-- Exercise brief --
From the data, copy out every line in which the word "linecap" appears.

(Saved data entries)
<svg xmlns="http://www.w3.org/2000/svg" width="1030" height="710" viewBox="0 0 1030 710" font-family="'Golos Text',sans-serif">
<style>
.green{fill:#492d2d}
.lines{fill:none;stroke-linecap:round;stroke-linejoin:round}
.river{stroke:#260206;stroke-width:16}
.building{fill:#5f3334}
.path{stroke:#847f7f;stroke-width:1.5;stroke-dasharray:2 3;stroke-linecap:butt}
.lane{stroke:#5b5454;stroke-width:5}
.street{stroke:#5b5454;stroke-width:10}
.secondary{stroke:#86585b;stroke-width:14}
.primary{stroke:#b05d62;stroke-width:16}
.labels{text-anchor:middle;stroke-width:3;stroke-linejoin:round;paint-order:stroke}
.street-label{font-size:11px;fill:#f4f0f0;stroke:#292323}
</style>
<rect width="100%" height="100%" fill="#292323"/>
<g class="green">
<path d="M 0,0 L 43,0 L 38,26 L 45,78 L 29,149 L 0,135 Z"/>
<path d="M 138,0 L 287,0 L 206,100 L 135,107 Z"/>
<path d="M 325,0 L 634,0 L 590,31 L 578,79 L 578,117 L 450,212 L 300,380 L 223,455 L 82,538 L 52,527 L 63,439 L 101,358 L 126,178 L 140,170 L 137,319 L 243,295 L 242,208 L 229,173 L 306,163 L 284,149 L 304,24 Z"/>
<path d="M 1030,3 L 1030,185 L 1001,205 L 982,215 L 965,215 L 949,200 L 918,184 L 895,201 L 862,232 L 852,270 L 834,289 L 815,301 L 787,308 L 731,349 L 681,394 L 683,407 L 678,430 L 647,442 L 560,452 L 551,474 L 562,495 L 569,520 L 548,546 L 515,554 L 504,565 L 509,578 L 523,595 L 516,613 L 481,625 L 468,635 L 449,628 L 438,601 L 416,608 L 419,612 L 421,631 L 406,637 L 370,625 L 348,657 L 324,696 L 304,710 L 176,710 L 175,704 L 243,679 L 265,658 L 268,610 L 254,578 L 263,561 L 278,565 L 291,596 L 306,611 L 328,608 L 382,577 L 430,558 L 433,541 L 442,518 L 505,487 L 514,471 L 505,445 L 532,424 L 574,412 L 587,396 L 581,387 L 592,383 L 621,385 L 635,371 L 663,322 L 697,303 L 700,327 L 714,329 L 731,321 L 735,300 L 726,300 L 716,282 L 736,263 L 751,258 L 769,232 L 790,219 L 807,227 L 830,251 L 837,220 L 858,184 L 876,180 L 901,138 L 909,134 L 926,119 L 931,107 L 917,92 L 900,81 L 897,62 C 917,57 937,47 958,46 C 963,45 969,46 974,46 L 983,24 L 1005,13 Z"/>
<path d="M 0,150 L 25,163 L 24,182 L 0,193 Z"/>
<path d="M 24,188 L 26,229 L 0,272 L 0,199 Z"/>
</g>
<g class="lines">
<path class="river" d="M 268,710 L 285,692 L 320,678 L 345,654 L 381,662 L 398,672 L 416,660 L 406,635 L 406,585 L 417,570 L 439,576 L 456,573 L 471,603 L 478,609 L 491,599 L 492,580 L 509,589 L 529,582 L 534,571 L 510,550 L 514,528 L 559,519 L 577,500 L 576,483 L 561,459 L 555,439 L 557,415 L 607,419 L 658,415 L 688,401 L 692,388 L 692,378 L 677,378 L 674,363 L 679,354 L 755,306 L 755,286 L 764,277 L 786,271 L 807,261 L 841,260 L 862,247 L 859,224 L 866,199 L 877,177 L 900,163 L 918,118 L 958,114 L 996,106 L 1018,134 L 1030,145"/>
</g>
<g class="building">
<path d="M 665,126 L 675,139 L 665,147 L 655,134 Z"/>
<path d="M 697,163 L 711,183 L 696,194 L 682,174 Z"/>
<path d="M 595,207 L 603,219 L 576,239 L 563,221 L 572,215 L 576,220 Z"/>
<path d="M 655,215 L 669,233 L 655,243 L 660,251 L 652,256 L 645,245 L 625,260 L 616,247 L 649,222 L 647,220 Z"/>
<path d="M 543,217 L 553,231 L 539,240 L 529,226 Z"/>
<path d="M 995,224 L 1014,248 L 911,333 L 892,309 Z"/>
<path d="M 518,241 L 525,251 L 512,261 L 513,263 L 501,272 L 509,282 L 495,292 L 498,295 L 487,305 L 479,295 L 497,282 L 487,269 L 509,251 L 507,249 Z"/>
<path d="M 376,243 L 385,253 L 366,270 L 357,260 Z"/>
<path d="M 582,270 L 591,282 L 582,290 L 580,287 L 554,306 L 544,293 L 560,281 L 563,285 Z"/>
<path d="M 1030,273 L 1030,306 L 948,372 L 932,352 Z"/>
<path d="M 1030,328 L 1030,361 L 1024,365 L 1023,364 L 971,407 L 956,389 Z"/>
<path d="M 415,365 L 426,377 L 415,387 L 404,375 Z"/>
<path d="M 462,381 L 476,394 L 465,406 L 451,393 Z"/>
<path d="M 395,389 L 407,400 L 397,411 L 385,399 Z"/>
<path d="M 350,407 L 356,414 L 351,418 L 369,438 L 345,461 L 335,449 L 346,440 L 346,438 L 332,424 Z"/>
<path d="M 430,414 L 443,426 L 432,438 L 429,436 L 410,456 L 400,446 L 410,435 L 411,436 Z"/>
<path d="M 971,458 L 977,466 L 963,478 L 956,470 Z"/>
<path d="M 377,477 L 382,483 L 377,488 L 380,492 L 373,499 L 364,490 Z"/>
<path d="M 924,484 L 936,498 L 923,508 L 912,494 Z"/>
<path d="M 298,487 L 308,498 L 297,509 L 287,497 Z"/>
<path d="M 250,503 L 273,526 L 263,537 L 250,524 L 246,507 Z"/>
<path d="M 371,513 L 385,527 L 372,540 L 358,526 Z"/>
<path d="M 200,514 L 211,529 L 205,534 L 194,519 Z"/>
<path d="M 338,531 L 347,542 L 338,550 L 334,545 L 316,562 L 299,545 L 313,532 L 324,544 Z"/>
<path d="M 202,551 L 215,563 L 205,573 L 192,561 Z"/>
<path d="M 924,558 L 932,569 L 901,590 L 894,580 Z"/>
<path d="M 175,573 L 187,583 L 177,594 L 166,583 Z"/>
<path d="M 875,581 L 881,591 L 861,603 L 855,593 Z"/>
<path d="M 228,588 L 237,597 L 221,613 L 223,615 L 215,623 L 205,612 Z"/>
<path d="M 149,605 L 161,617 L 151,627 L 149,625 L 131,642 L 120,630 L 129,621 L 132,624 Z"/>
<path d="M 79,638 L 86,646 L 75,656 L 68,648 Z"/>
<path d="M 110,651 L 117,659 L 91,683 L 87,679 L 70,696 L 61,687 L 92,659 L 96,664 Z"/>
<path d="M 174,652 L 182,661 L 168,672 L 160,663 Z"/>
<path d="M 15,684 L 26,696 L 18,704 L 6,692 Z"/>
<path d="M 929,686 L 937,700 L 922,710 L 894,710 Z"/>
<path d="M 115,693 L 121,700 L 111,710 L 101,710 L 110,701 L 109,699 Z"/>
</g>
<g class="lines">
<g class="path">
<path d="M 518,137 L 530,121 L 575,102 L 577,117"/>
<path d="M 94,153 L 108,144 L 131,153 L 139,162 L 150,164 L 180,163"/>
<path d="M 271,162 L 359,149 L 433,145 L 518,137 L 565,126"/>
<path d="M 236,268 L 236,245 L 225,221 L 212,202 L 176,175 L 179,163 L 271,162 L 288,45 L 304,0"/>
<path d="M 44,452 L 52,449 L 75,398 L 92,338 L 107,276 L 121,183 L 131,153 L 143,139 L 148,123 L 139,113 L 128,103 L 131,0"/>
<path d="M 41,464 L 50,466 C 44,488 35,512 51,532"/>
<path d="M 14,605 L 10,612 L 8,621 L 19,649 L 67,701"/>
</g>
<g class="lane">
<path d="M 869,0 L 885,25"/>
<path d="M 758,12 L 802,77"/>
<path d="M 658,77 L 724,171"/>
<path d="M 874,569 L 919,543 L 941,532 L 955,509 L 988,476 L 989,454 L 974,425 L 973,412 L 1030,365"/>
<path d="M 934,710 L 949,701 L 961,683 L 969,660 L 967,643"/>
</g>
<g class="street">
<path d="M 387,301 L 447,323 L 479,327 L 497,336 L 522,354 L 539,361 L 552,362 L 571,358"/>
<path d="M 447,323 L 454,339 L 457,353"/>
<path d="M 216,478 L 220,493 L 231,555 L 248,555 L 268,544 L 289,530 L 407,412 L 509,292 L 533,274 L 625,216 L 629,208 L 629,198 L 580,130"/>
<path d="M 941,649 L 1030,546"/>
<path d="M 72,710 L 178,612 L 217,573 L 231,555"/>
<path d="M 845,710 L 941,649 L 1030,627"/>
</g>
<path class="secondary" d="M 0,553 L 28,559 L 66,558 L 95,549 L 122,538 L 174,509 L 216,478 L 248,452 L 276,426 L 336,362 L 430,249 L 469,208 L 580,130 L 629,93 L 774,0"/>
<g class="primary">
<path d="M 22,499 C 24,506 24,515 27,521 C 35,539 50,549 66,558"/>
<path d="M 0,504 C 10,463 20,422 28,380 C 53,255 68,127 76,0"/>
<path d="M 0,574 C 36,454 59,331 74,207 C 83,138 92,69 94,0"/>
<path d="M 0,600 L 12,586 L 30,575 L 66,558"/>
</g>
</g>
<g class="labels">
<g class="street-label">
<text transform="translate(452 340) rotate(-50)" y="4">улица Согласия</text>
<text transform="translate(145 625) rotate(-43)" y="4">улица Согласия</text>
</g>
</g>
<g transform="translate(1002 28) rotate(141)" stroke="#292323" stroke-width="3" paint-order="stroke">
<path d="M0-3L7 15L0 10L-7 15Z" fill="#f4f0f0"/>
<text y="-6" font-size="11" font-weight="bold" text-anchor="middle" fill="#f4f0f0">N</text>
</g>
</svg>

-- Task solution --
.lines{fill:none;stroke-linecap:round;stroke-linejoin:round}
.path{stroke:#847f7f;stroke-width:1.5;stroke-dasharray:2 3;stroke-linecap:butt}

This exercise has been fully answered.